> _DOCUMENT SEGMENT_:
*** Block opens ***

# First Sailfish



## DanS1 (Feb 17, 2012)

Decided to launch the kayak in the gulf and try to catch some king off of the east end of Panama City Beach. Launched at 5:45 or so and landed a very small king (+/-22") at about 6:15 on a frozen cigar minnow. I re-baited and set the rod in the rod holder when I heard a crash behind me and my other rod was doubled over. I turned around and saw a saifish tailwalking behind me! Never caught one before, so it got pretty chaotic. After about 20-30 minutes of multiple jumps and runs, I finally hoisted it into the yak for a quick picture before release. Just my luck -my iphone was soaked and would not take any pictures!! Oh well, I revived the fish for a minute or 2 and it swam off. Guess I need to get a GoPro. Here are the pic's that I was able to get - they are not very good but they are my only proof.

*** Block closes ***

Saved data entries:
*** Block opens ***

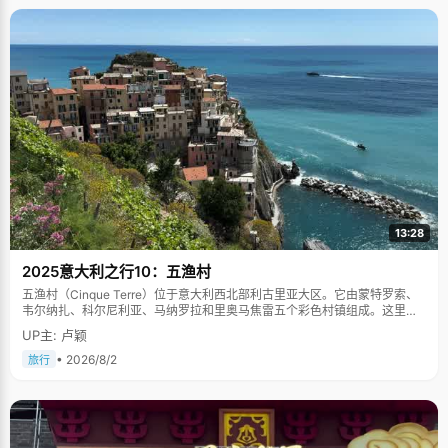
13:28
2025意大利之行10：五渔村
五渔村（Cinque Terre）位于意大利西北部利古里亚大区。它由蒙特罗索、
韦尔纳扎、科尔尼利亚、马纳罗拉和里奥马焦雷五个彩色村镇组成。这里依
山傍海，房屋色彩斑斓，1997年被列为世界文化遗产。
UP主: 卢颖
• 2026/8/2
旅行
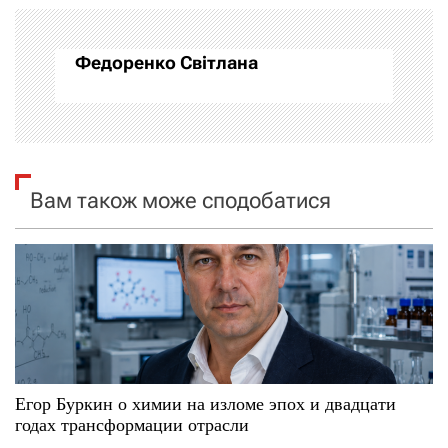
а
Федоренко Світлана
ц
і
я
Вам також може сподобатися
з
а
п
и
с
Егор Буркин о химии на изломе эпох и двадцати
і
годах трансформации отрасли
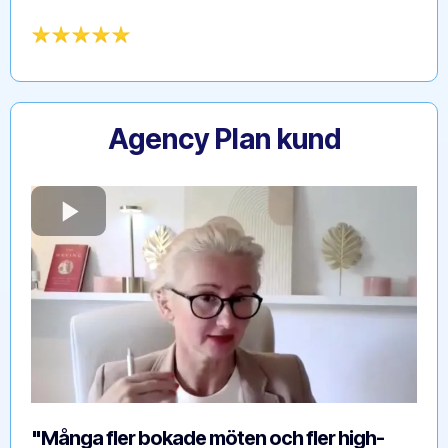
Agency Plan kund
"Många fler bokade möten och fler high-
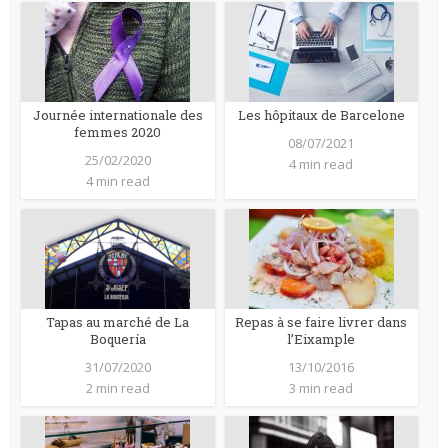
Journée internationale des
Les hôpitaux de Barcelone
femmes 2020
08/07/2021
25/02/2020
4 min read
4 min read
Tapas au marché de La
Repas à se faire livrer dans
Boquería
l’Eixample
31/07/2020
13/10/2016
2 min read
3 min read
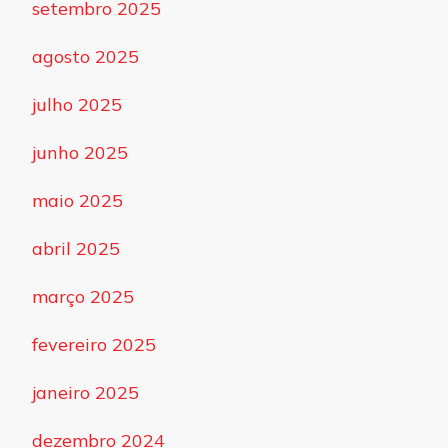
setembro 2025
agosto 2025
julho 2025
junho 2025
maio 2025
abril 2025
março 2025
fevereiro 2025
janeiro 2025
dezembro 2024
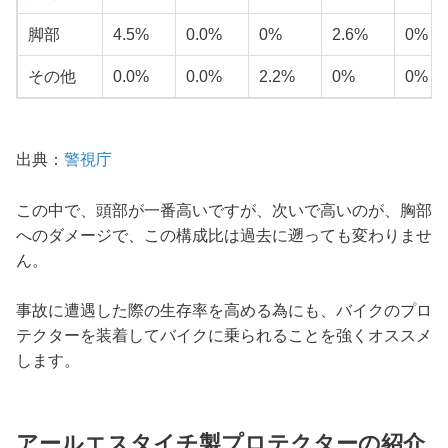
脚部
4.5%
0.0%
0%
2.6%
0%
その他
0.0%
0.0%
2.2%
0%
0%
出典：
警視庁
この中で、頭部が一番高いですが、次いで高いのが、胸部
へのダメージで、この構成比は過去に遡っても変わりませ
ん。
事故に遭遇した際の生存率を高める為にも、バイクのプロ
テクターを装着してバイクに乗られることを強くオススメ
します。
アールエスタイチ製プロテクターの紹介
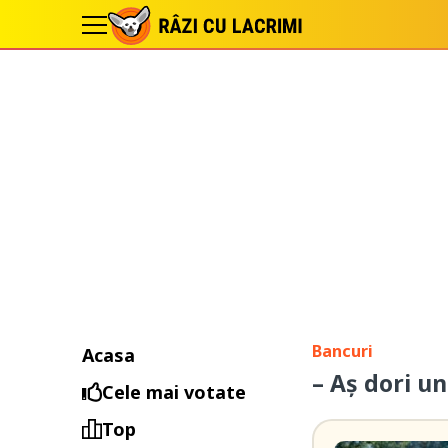
Bancuri
Acasa
– Aș dori u
Cele mai votate
Top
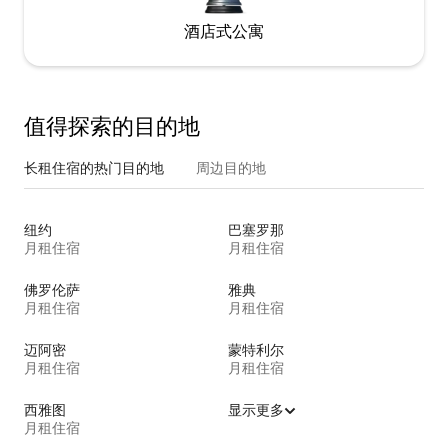
酒店式公寓
值得探索的目的地
长租住宿的热门目的地
周边目的地
纽约
巴塞罗那
月租住宿
月租住宿
佛罗伦萨
雅典
月租住宿
月租住宿
迈阿密
蒙特利尔
月租住宿
月租住宿
西雅图
显示更多
月租住宿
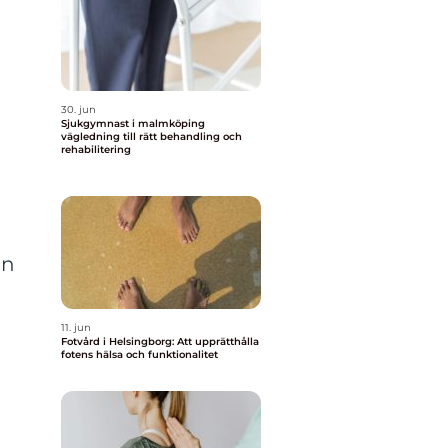
30. jun
Sjukgymnast i malmköping
vägledning till rätt behandling och
rehabilitering
in
11. jun
Fotvård i Helsingborg: Att upprätthålla
fotens hälsa och funktionalitet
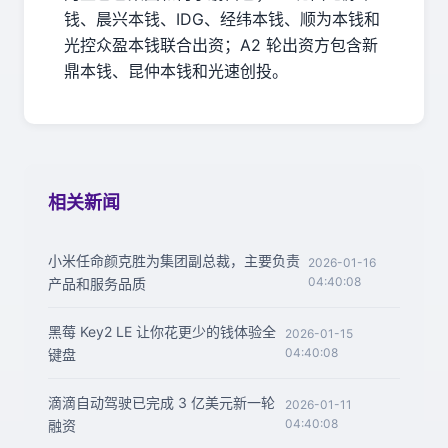
钱、晨兴本钱、IDG、经纬本钱、顺为本钱和
光控众盈本钱联合出资；A2 轮出资方包含新
鼎本钱、昆仲本钱和光速创投。
相关新闻
小米任命颜克胜为集团副总裁，主要负责
2026-01-16
04:40:08
产品和服务品质
黑莓 Key2 LE 让你花更少的钱体验全
2026-01-15
04:40:08
键盘
滴滴自动驾驶已完成 3 亿美元新一轮
2026-01-11
04:40:08
融资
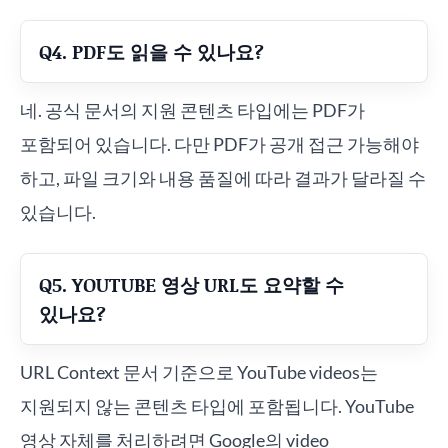
Q4. PDF도 읽을 수 있나요?
네. 공식 문서의 지원 콘텐츠 타입에는 PDF가
포함되어 있습니다. 다만 PDF가 공개 접근 가능해야
하고, 파일 크기와 내용 품질에 따라 결과가 달라질 수
있습니다.
Q5. YOUTUBE 영상 URL도 요약할 수
있나요?
URL Context 문서 기준으로 YouTube videos는
지원되지 않는 콘텐츠 타입에 포함됩니다. YouTube
영상 자체를 처리하려면 Google의 video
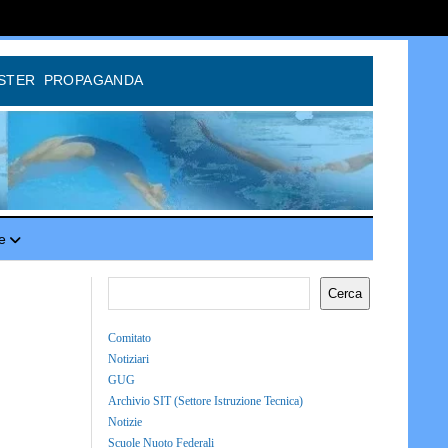
STER
PROPAGANDA
e
Cerca
Comitato
Notiziari
GUG
Archivio SIT (Settore Istruzione Tecnica)
Notizie
Scuole Nuoto Federali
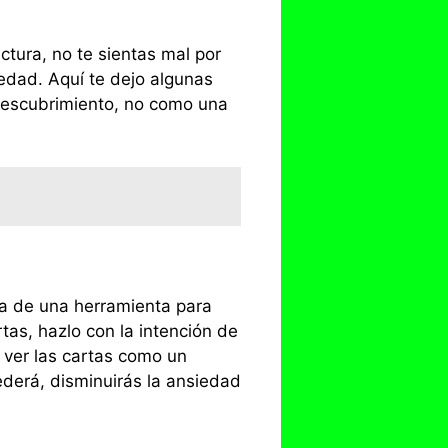
tura, no te sientas mal por
iedad. Aquí te dejo algunas
odescubrimiento, no como una
ata de una herramienta para
as, hazlo con la intención de
s ver las cartas como un
ederá, disminuirás la ansiedad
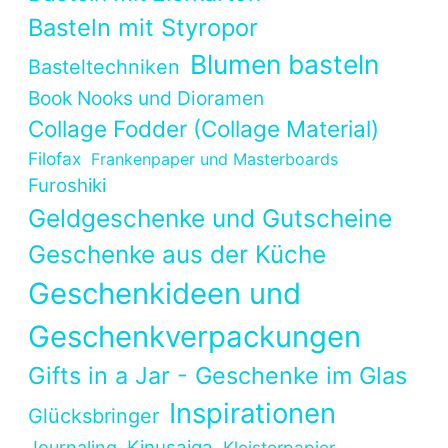
Basteln mit Styropor
Blumen basteln
Basteltechniken
Book Nooks und Dioramen
Collage Fodder (Collage Material)
Filofax
Frankenpaper und Masterboards
Furoshiki
Geldgeschenke und Gutscheine
Geschenke aus der Küche
Geschenkideen und
Geschenkverpackungen
Gifts in a Jar - Geschenke im Glas
Inspirationen
Glücksbringer
Kinusaiga
Journaling
Kleisterpapier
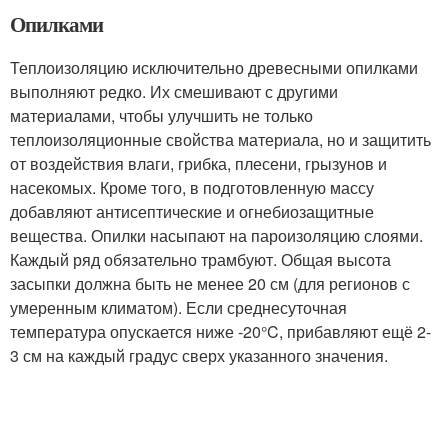
Опилками
Теплоизоляцию исключительно древесными опилками
выполняют редко. Их смешивают с другими
материалами, чтобы улучшить не только
теплоизоляционные свойства материала, но и защитить
от воздействия влаги, грибка, плесени, грызунов и
насекомых. Кроме того, в подготовленную массу
добавляют антисептические и огнебиозащитные
вещества. Опилки насыпают на пароизоляцию слоями.
Каждый ряд обязательно трамбуют. Общая высота
засыпки должна быть не менее 20 см (для регионов с
умеренным климатом). Если среднесуточная
температура опускается ниже -20°C, прибавляют ещё 2-
3 см на каждый градус сверх указанного значения.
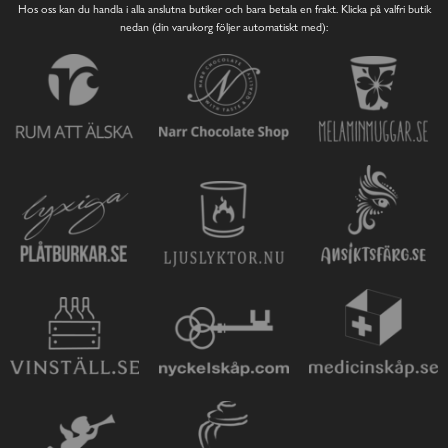
Hos oss kan du handla i alla anslutna butiker och bara betala en frakt. Klicka på valfri butik
nedan (din varukorg följer automatiskt med):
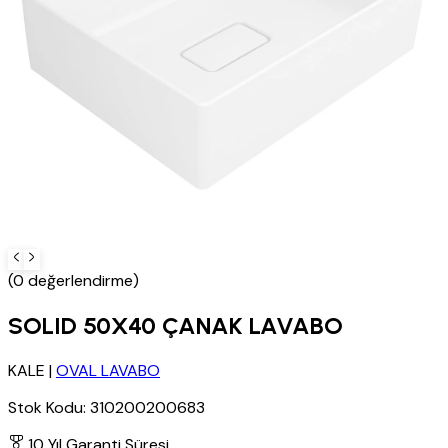
(0 değerlendirme)
SOLID 50X40 ÇANAK LAVABO
KALE
|
OVAL LAVABO
Stok Kodu:
310200200683
10 Yıl Garanti Süresi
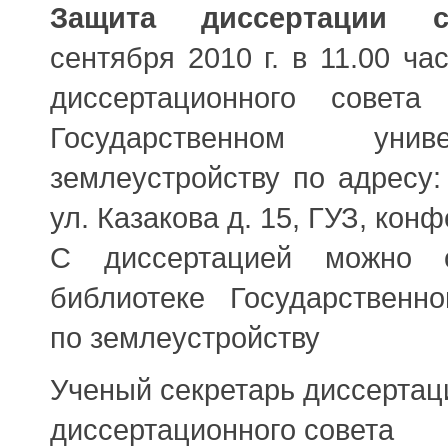
Защита диссертации со
сентября 2010 г. в 11.00 ча
диссертационного совета 
Государственном уни
землеустройству по адресу:
ул. Казакова д. 15, ГУЗ, кон
С диссертацией можно о
библиотеке Государственно
по землеустройству
Ученый секретарь диссертац
диссертационного совета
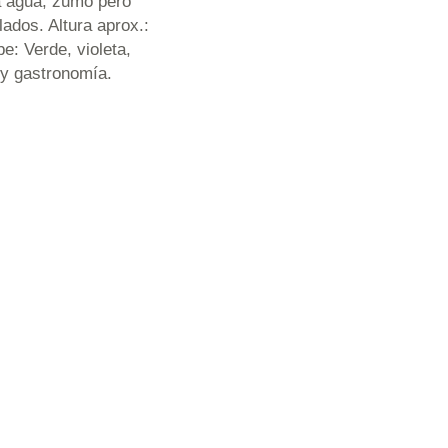
a agua, zumo pero
lados. Altura aprox.:
e: Verde, violeta,
 y gastronomía.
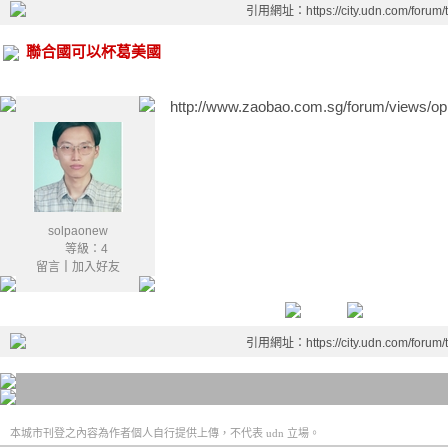
引用網址：https://city.udn.com/forum
聯合國可以杯葛美國
http://www.zaobao.com.sg/forum/views/op
solpaonew
等級：4
留言
｜
加入好友
引用網址：https://city.udn.com/forum
本城市刊登之內容為作者個人自行提供上傳，不代表 udn 立場。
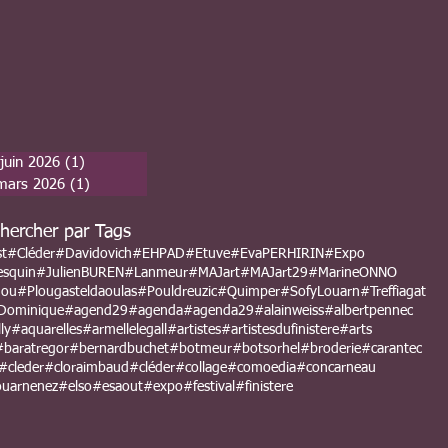
juin 2026
(1)
1 post
mars 2026
(1)
1 post
hercher par Tags
st
#Cléder
#Davidovich
#EHPAD
#Etuve
#EvaPERHIRIN
#Expo
esquin
#JulienBUREN
#Lanmeur
#MAJart
#MAJart29
#MarineONNO
nou
#Plougasteldaoulas
#Pouldreuzic
#Quimper
#SofyLouarn
#Treffiagat
Dominique
#agend29
#agenda
#agenda29
#alainweiss
#albertpennec
ly
#aquarelles
#armellelegall
#artistes
#artistesdufinistere
#arts
#baratregor
#bernardbuchet
#botmeur
#botsorhel
#broderie
#carantec
#cleder
#cloraimbaud
#cléder
#collage
#comoedia
#concarneau
uarnenez
#elso
#esaout
#expo
#festival
#finistere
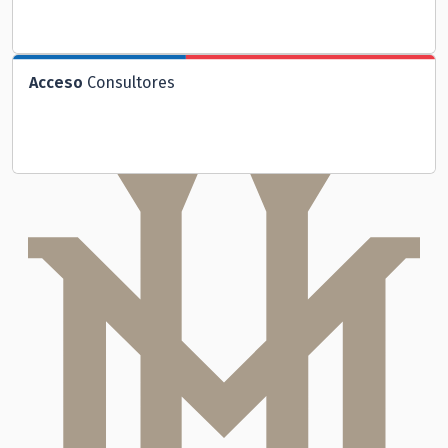
Acceso
Consultores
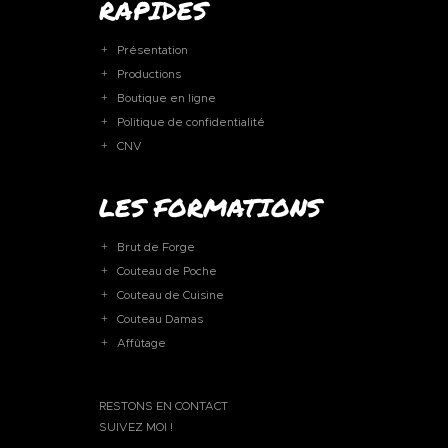
RAPIDES
Présentation
Productions
Boutique en ligne
Politique de confidentialité
CNV
LES FORMATIONS
Brut de Forge
Couteau de Poche
Couteau de Cuisine
Couteau Damas
Affûtage
RESTONS EN CONTACT
SUIVEZ MOI !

*** Block closes ***

> _PROBLEM SET_:
[a] Duplicate the part of the sailfish post between "# First Sailfish" and "my only proof.", inclusive.
[b] Name every piece of gear or device that the writer of the sailfish post mentions.
[c] Write the next part of the sailfish post, picking up after its final sentence.
The listing has no connection to the sailfish post.

> _EXPECTED RESPONSES_:
[a]
# First Sailfish



## DanS1 (Feb 17, 2012)

Decided to launch the kayak in the gulf and try to catch some king off of the east end of Panama City Beach. Launched at 5:45 or so and landed a very small king (+/-22") at about 6:15 on a frozen cigar minnow. I re-baited and set the rod in the rod holder when I heard a crash behind me and my other rod was doubled over. I turned around and saw a saifish tailwalking behind me! Never caught one before, so it got pretty chaotic. After about 20-30 minutes of multiple jumps and runs, I finally hoisted it into the yak for a quick picture before release. Just my luck -my iphone was soaked and would not take any pictures!! Oh well, I revived the fish for a minute or 2 and it swam off. Guess I need to get a GoPro. Here are the pic's that I was able to get - they are not very good but they are my only proof.

[b] kayak, rod, rod holder, iphone, GoPro

[c]
----------



## Blake R. (Mar 17, 2009)

That's awesome man! Congrats! He hit a cig?


----------



## Chris V (Oct 18, 2007)

Plenty of proof and congrats!


----------



## DanS1 (Feb 17, 2012)

Thanks guys. He hit a frozen cigar minnow on a short piece of 40 lb wire with a pink and white duster. I still can't beleive I landed it - the whole time I was thinking "at least I saw it jump" but the little trebles held!


----------



## pompanopete (Aug 5, 2009)

awsome congrats.....:thumbup:


----------



## oxbeast1210 (Jun 21, 2010)

man I wanna catch one good work!

Sent from samsung Galaxy note using Forum Runner


----------



## fishn4fun (May 11, 2008)

I'm jealous. I really need to put in the time to try and catch one


----------



## Kachok (May 1, 2012)

Sailfish on a yak.... I call that water skiing  Congrats!


----------



## Jason (Oct 2, 2007)

Sweet first right there!!!! CONGRATS!!!


----------



## MrFish (Aug 21, 2009)

Nice catch!:thumbup:


----------



## Tres (May 8, 2010)

Congrats!


----------



## Powerstroke 7.3 (May 3, 2009)

Nice - got to get in the gulf to get me one...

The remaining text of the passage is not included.